Furthermore, this way of seeing 9 + 5 = 14 can be applied flexibly to many other calculations. If I see the fact in the way described above, then I also have a way of seeing 9 + 6 = 15, 9 + 7 = 16, and so on. And I have a way of seeing 19 + 5 = 24, 9 + 35 = 44, 29 + 35 = 64. Indeed, the point of having students know their single addition facts from memory is that this small set of facts, combined with the wonderful properties of the base 10 system, is the key to being able to do any addition problem.
What about appropriateness? Can a method that is efficient and accurate be at the same time inappropriate for a given context? An example might be the subtraction 134 – 98, where it would be inappropriate to use the standard algorithm rather than just see that 134 – 100 = 34 and 98 is 2 less than 100, so that the answer is 34 + 2 = 36. A student with the flexibility to see that will get the answer more efficiently and is less likely to make a mistake. On the other hand, strategies like this are not always available, and fluency with the standard algorithm means that students don’t have to be forever on the lookout for them. For example, if a student sees 0.25 x 0.04 on an assessment, they could use a strategy such as taking ¼ of 0.04. But if they don’t see that or are uncertain about it, the standard algorithm is a perfectly good way to go and a safe bet. (Thanks to Jenna Laib for this example from her classroom, where students did indeed pursue both strategies, among others.)

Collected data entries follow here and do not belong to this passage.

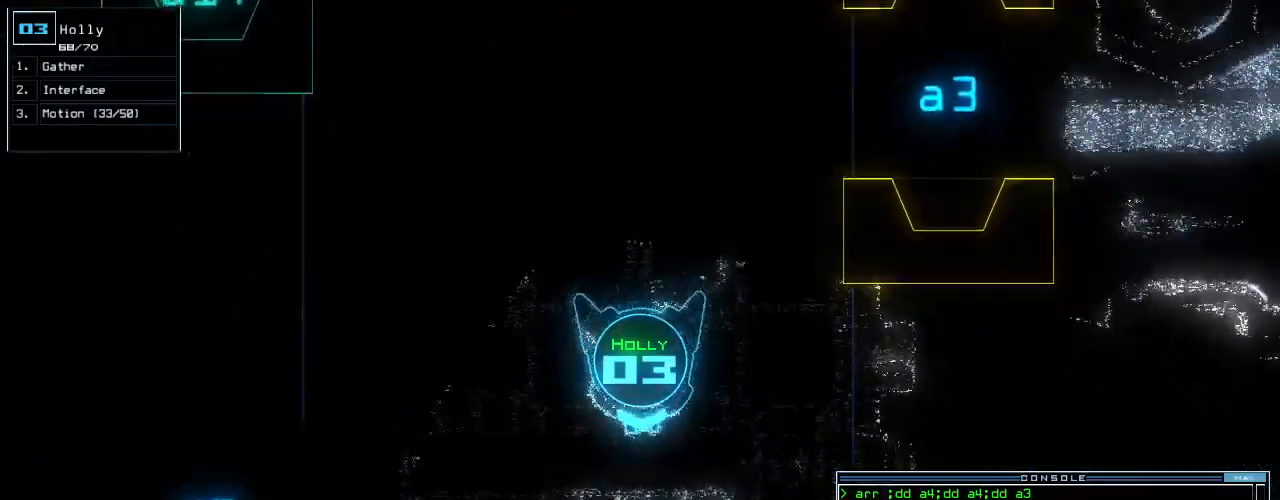
{"keys": ["right", "up"]}
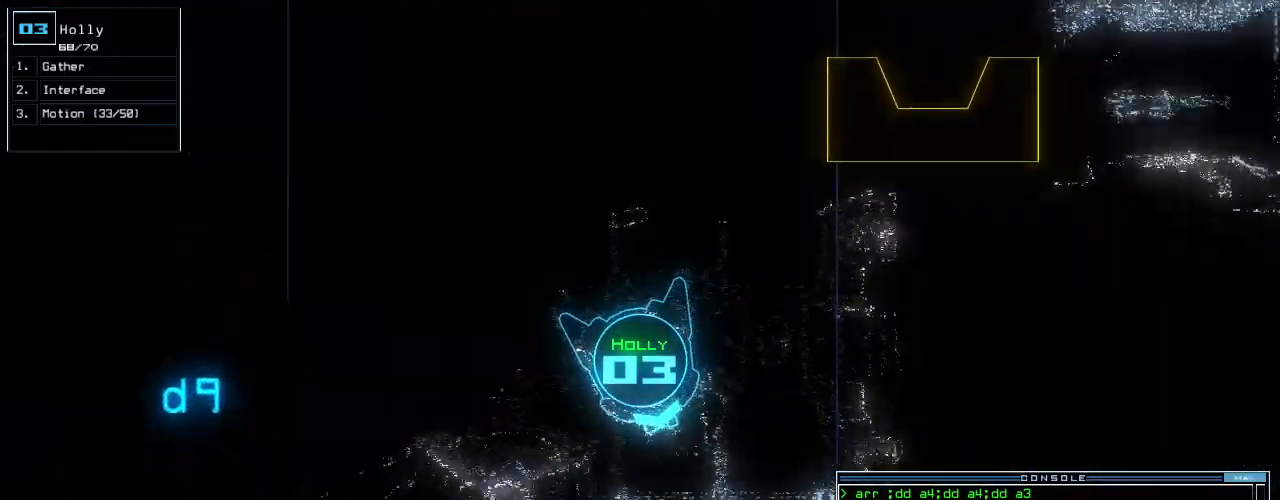
{"keys": ["space", "up"], "events": [[100, "right", "up"], [120, "n", "down"], [160, "n", "up"], [400, "space", "down"]]}
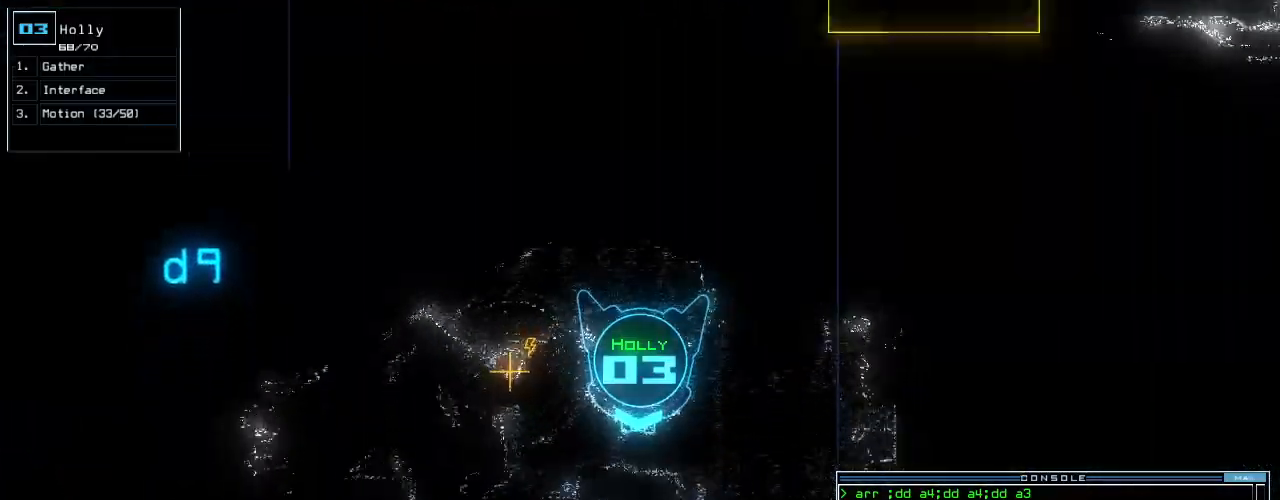
{"keys": ["space", "up"], "events": [[20, "2", "down"], [40, "space", "up"], [120, "return", "down"], [140, "2", "up"], [180, "return", "up"], [420, "space", "down"], [440, "right", "down"], [500, "right", "up"]]}
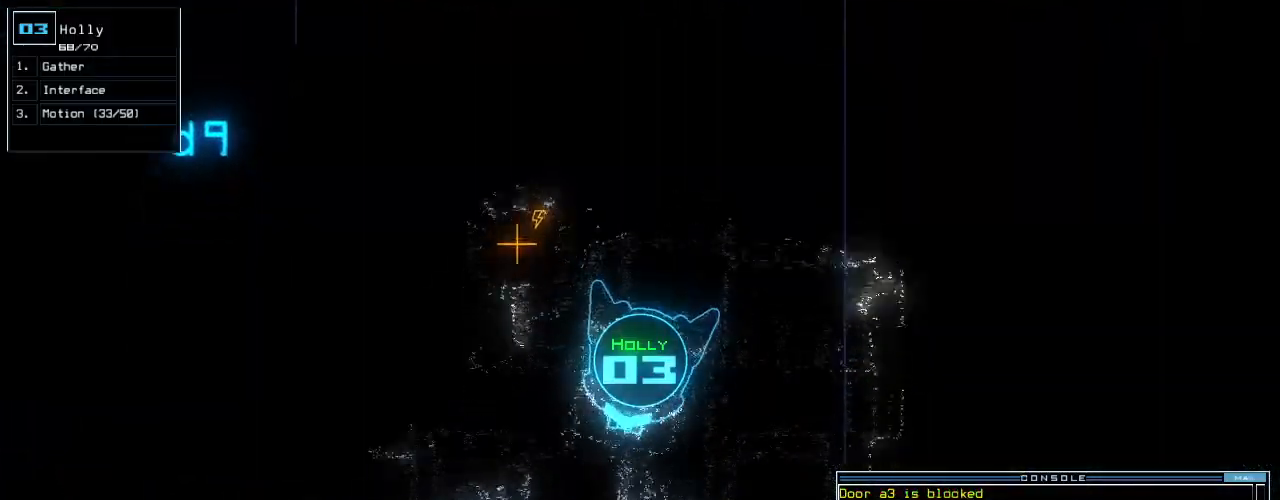
{"keys": ["up"]}
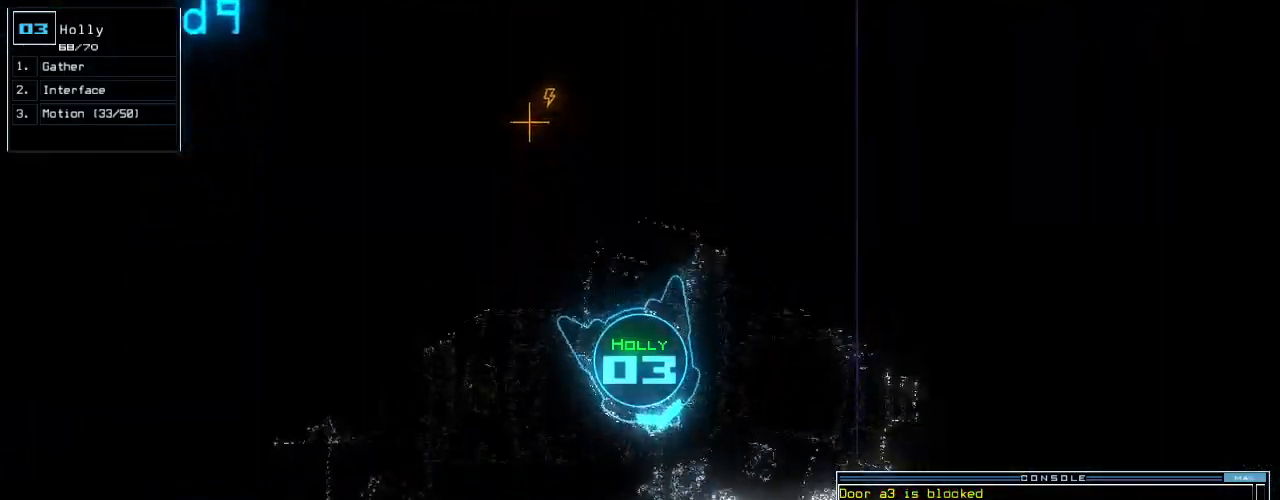
{"keys": ["up"], "events": [[60, "right", "down"], [180, "right", "up"]]}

In the IM K–5 curriculum, the development of fluency is embedded throughout the lessons, rather than isolated as a separate skill. This allows us to develop flexibility and judgement about the appropriate method in parallel with developing efficiency and accuracy; it also makes the development of the latter easier, because of synergies I have described above. Future blog posts in this series will point to the elements in the curriculum that support the development of all the strands of fluency. There is joy to be had in the confident execution of skills with a purpose, and our aim is to support teachers in helping students discover that joy.
Bill McCallum, founder of Illustrative Mathematics, is a University Distinguished Professor of Mathematics at the University of Arizona. He has worked in both mathematics research, in the area of number theory and arithmetical algebraic geometry, and mathematics education, writing textbooks and advising researchers and policy makers. He is a founding member of the Harvard Calculus Consortium and lead author of its college algebra and multivariable calculus texts. In 2009–2010 he was one of the lead writers for the Common Core State Standards in Mathematics. He holds a Ph. D. in Mathematics from Harvard University and a B.Sc. from the University of New South Wales.